И она рассказала ему все, начиная с того дня, когда Гарольд подъехал к ее дому в Оганквите на «Кадиллаке» Роя Брэннигана.
После долгой паузы Ларри спросил:
— Как ты можешь быть уверен насчет этого отпечатка? Ты точно знаешь, что он принадлежал Гарольду?
Она поколебалась только одно мгновение.
— Да. Как только я его увидела, я с первой секунды поняла, что он принадлежит Гарольду.
— Эта надпись на амбаре, — сказал Ларри. — Помнишь, в нашу первую встречу я сказал тебе, что поднимался туда, и что Гарольд вырезал на балке сеновала свои инициалы?
— Да.
— Так вот. Там были не только его инициалы. И твои тоже. Внутри сердца. Влюбленные школьники вырезают такие штуки на партах.
Она вытерла слезы.
— Господи, как все это неудачно вышло, — сказала она охрипшим голосом.

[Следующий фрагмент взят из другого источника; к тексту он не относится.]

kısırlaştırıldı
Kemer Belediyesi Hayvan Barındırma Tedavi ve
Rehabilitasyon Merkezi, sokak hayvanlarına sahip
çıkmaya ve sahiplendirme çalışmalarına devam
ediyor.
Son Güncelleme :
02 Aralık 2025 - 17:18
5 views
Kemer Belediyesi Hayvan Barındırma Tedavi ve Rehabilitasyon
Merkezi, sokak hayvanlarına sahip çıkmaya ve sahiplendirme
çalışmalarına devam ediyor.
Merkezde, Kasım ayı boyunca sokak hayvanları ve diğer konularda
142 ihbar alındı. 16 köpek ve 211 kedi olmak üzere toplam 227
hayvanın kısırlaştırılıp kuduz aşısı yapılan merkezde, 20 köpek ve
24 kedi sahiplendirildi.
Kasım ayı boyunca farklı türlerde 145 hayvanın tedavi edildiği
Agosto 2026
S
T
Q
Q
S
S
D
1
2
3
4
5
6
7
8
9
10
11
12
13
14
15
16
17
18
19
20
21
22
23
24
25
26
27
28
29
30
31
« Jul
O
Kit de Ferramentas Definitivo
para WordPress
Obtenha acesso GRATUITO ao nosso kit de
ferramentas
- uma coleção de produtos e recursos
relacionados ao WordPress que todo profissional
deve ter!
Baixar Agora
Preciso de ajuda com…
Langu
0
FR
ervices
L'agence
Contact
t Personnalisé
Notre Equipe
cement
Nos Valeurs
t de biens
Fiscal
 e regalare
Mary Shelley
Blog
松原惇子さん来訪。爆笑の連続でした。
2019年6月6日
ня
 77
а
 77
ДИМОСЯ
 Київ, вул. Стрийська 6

— Ты не можешь отвечать за действия Гарольда Лаудера. — Он сжал ее руку и посмотрел ей в лицо. — Это говорю тебе я, который долгое время был нюней и размазней. Ты не должна обвинять себя. Потому что если ты будешь обвинять себя… — Он сжал ее руку так сильно, что она почувствовала боль.
— Так вот, тогда ты сойдешь с ума.
Он отпустил ее руку, и некоторое время они сидели в молчании.
— Неужели ты думаешь, что Гарольд будет мстить Стью? — сказал он наконец.
— Да, — ответила она. — Мне кажется это вполне реальным. А может быть, не только Стью, но и всему комитету. Но я не знаю, что…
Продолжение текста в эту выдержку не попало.